One fun way to reduce food waste is by turning old produce into home gardening projects. Many of the scraps we throw away can actually be given new life with enough time, water, and sunshine. Here are five fruits and vegetables you can regrow at home.
After (safely) removing the pit from an avocado, hold onto it and grow your own avocado tree at home. Start by using four toothpicks to suspend the seed atop of a glass of water. The pointier side of the pit should be facing up and the bottom half should be submerged in the water. Wait two to four weeks—changing out the water every five days—for the seed to crack open and sprouts to emerge. Your tree is ready to be transferred to a pot with soil when it's about six inches tall.
2. Green Onions
The best way to stretch a bunch of green onions for all its worth is by regrowing the scraps. Save the white ends of your onions and submerge them in water, with the roots at the bottom of the glass and the chopped sides poking past the surface. Place them in a sunny spot and watch them grow. To keep the water from getting slimy, refresh it daily.

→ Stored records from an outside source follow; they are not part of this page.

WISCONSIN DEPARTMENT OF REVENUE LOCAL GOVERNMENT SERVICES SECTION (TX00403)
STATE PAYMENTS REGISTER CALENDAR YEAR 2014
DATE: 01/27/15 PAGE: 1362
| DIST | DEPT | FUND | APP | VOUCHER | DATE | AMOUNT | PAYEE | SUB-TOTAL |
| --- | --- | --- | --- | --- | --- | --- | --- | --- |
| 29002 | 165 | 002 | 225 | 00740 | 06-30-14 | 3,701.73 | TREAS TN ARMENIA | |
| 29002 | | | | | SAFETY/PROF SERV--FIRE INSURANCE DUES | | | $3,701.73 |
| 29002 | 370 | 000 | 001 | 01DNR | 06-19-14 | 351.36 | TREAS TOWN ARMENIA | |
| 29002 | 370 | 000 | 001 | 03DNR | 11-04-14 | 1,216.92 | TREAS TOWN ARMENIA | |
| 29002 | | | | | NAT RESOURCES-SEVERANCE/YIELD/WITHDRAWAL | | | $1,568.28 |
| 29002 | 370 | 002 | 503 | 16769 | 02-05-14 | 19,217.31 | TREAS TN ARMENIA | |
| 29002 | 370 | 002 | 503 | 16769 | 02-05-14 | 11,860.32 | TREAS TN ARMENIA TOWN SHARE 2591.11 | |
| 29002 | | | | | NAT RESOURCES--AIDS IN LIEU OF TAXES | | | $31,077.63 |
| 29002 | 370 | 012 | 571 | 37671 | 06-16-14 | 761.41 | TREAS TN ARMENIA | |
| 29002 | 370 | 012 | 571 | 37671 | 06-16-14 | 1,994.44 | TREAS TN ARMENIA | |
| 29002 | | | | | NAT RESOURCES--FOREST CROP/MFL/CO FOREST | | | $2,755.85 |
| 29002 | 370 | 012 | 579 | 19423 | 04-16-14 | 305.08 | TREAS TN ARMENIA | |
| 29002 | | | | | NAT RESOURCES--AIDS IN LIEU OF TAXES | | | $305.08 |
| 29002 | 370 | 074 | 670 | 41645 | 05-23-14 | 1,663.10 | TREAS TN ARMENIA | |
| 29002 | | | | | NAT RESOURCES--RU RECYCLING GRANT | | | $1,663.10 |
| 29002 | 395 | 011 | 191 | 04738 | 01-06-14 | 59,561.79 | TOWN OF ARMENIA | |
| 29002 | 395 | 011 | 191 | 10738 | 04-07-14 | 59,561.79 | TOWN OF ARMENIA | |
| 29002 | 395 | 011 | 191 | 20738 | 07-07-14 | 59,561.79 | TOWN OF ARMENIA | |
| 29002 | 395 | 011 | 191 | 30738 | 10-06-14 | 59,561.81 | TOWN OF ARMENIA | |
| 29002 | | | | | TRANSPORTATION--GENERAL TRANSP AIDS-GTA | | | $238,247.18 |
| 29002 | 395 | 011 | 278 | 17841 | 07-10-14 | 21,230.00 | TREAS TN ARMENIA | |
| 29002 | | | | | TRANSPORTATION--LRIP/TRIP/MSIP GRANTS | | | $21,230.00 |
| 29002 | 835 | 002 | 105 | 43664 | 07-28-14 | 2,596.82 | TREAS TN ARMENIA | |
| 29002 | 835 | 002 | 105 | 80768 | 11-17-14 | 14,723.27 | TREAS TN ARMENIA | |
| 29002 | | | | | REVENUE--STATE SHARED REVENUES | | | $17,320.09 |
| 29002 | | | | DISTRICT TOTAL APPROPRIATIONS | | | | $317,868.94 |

Like green onions, celery needs a cup of water to start the regrowing process. Stick the reserved base of your celery stalk in a glass, taking care to replace the water once a day. A new stalk will eventually start to grow from the center of the base. It should be ready for potting in as little as a week.
4. Sweet Potatoes
To grow your sweet potatoes at home, you first need to cultivate slips. Slips are sprouts that grow out of old sweet potatoes, and they're used to propagate new ones. You can grow your own by taking half of a sweet potato and suspending it over a cup with toothpicks, with the cut side submerged in the water. Leave the plant in a sunny spot until your slips have sprouted. You can harvest them by gently twisting them off the potato and submerging them in a new water glass. Slips with roots that are roughly an inch long are ready to be transferred to soil.
By saving the tops of your pineapples, you can grow tropical fruit in your backyard. After removing the bottom leaves and any excess flesh from the top, plant it in soil. Pineapples don't need much water to grow, but they do require lots of sunshine and time. This project doesn't pay off as quickly as the others on this list. If all goes well, your pineapple will be ready to harvest in 20 to 24 months.